Data e Ora: 
Tuesday, July 1, 2008 - 16:30
Affiliazione: 
Georgia institute of Technology USA
Luogo: 
Aula Magna 'A. Lepschy'
Abstract: 

Abstract
The rapid expansion of web presence into many new kinds of social networks has by far outpaced our ability to manage (or even understand) the community, economic, demographic and moral forces that shape user experiences. Online ticket queues, communities of online gamers, online retail malls and checkout sites, Facebook or MySpace communities, web-based town hall discussions, and Second Life destinations are just a few examples of places that users have come to regard as neighborhoods. They are virtual neighborhoods. They begin as attractive destinations and attract both visitors and inhabitants. Some users spend money, and some put down roots in the community. But like many real neighborhoods, virtual neighborhoods all too often turn into frightening, crime-ridden, disease- (or malware-)infested eyesores. Most users are driven away, real commerce is replaced by questionable transactions and billions of dollars of value is destroyed in the process.
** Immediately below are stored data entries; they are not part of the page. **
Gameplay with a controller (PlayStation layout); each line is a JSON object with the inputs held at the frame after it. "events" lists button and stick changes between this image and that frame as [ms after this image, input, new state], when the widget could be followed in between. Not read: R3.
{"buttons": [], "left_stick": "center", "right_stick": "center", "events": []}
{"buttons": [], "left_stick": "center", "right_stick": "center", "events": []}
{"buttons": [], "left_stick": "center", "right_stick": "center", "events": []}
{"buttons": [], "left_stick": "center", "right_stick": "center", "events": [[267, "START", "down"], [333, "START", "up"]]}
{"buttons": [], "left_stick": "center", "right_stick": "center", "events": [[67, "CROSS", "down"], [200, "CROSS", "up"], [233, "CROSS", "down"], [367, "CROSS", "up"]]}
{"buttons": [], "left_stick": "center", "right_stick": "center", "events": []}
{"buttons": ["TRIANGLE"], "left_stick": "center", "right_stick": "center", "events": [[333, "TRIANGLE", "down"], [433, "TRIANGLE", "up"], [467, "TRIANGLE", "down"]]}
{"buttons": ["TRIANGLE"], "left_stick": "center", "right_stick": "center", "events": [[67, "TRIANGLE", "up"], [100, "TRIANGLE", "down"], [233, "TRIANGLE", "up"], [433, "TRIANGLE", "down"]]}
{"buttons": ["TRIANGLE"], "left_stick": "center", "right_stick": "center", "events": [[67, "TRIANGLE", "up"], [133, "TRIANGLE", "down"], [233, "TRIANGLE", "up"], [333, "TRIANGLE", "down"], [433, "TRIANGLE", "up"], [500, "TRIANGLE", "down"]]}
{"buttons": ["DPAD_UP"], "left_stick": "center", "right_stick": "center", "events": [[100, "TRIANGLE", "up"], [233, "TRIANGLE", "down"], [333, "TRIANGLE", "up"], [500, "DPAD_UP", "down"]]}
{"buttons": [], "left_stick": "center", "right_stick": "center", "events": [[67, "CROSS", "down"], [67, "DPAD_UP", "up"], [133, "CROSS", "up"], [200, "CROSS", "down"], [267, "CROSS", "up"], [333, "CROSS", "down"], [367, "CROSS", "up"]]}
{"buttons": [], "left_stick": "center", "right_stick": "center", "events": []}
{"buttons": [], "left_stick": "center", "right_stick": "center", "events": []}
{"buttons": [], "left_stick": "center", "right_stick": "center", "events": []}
In blighted inner city neighborhoods you can find a familiar array of bad actors: loan sharks, vagrants, drug dealers, vandals and scam artists. Online neighborhoods fall prey to virtual blight: (1) Bot Blight, where the bad actors use bots and other non-human agents to overwhelm systems that are designed for human beings, (2) Human Blight, where individuals ranging from hackers to sociopaths and organized groups deliberately degrade a virtual neighborhood, (3) Entropy Blight, where abandoned property accumulates dead-end traffic of various kinds. The simple first-generation tools that were deployed to protect online properties have failed -- the collapse of Geocities and the recent apparent defeat of Captcha, a technology to let only humans enter the neighborhood, are evidence of that failure. There is a growing realization of how easily bad actors can create the virtual version of urban blight and how ineffective existing approaches to identity, trust and security will be in battling it.
Biography
Before joining the College of Computing at Georgia Tech as Dean in
2002, DeMillo was chief technology officer for Hewlett-Packard (HP),
where he had worldwide responsibility for technology and technology
strategy. Prior to HP, DeMillo was in charge of information and
computer sciences research at Telcordia Technologies. DeMillo has also
directed the Computer and Computation Research division of the
National Science Foundation and continues to be active in many aspects
of the IT industry. He is a fellow of the ACM and the American
Association for the Advancement of Science.